Developing

Three Climbers Die On Mount Everest Descent

Three climbers returning from the summit of Mount Everest have died and two more are missing.

Nepalese mountaineering official Gyanendra Shrestha said Eberhard Schaaf, 61, from Germany, and Song Won-Bin, 44, from Korea, died on Saturday.

A Nepali-born Canadian woman named as Shriya Shah, 33, was also killed on Sunday, according to Tilak Pandey, a tourism ministry official.

All three were descending from the 8,850-metre (29,035-foot) summit when they died.

A Chinese climber and a Nepali mountain guide are also still missing on the mountain.

Mr Shrestha said the weather was favourable on Friday and Saturday morning, but that a wind storm swept the mountain later on Saturday.

"There was a traffic jam on the mountain on Saturday. Climbers were still heading to the summit as late as 2.30pm which is quite dangerous," he said from base camp.

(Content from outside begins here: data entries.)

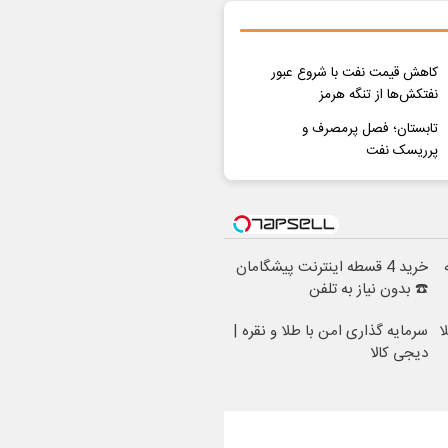
کاهش قیمت نفت با شروع عبور
نفتکش‌ها از تنگه هرمز
تابستان؛ فصل پرمصرف و
پرریسک نفت
خرید 4 قسطه اینترنت پیشگامان
☎️ بدون نیاز به تلفن
ا
سرمایه گذاری امن با طلا و نقره |
دیجی کالا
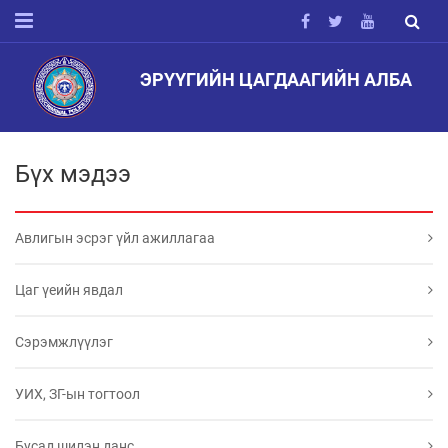
ЭРҮҮГИЙН ЦАГДААГИЙН АЛБА
Бүх мэдээ
Авлигын эсрэг үйл ажиллагаа
Цаг үеийн явдал
Сэрэмжлүүлэг
УИХ, ЗГ-ын тогтоол
Бусад шилэн данс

Ang Tshering Sherpa, of the Kathmandu-based Asian Trekking, said Song Won-Bin died at The Balcony, an area near the peak.

The Seoul-based Yonhap news agency said she had collapsed due to altitude sickness and fallen off a cliff, quoting a diplomat at the South Korean embassy in Kathmandu.

It said the climbers were part of a team of old classmates from the same high school in the central city of Daejeon.

About a dozen members flew to Nepal at the end of March to mark their school's 50th anniversary by climbing the peak. They were due to return home later this month.

Eberhard Schaaf, a doctor, was believed to have suffered high altitude cerebral edema.

"Most of these deaths occur due to high altitude sickness," Mr Sherpa said. "Climbers spend their energy on the ascent and they are exhausted and fatigued on the descent."

Ms Shah, who was born in Kathmandu and grew up in Mumbai, India before moving to Toronto, described herself as "an entrepreneur, political activist, social worker, and above all, a daring lady" on her website.

Speaking of her Everest expedition, she wrote: "This is my dream and passion, and want to do something for my country. Nothing is impossible in this world."

The latest deaths bring the current season's death toll for the world's highest peak to five.

Two Nepali Sherpa climbers died on Everest in April, one falling into a crevasse at 5,900 metres and the other succumbing to altitude sickness at base camp.

Nearly 4,000 people have climbed Mount Everest since 1953 when Sir Edmund Hillary of New Zealand and Sherpa Tenzing Norgay first scaled it.

More than 200 people have died on the slopes of the giant peak.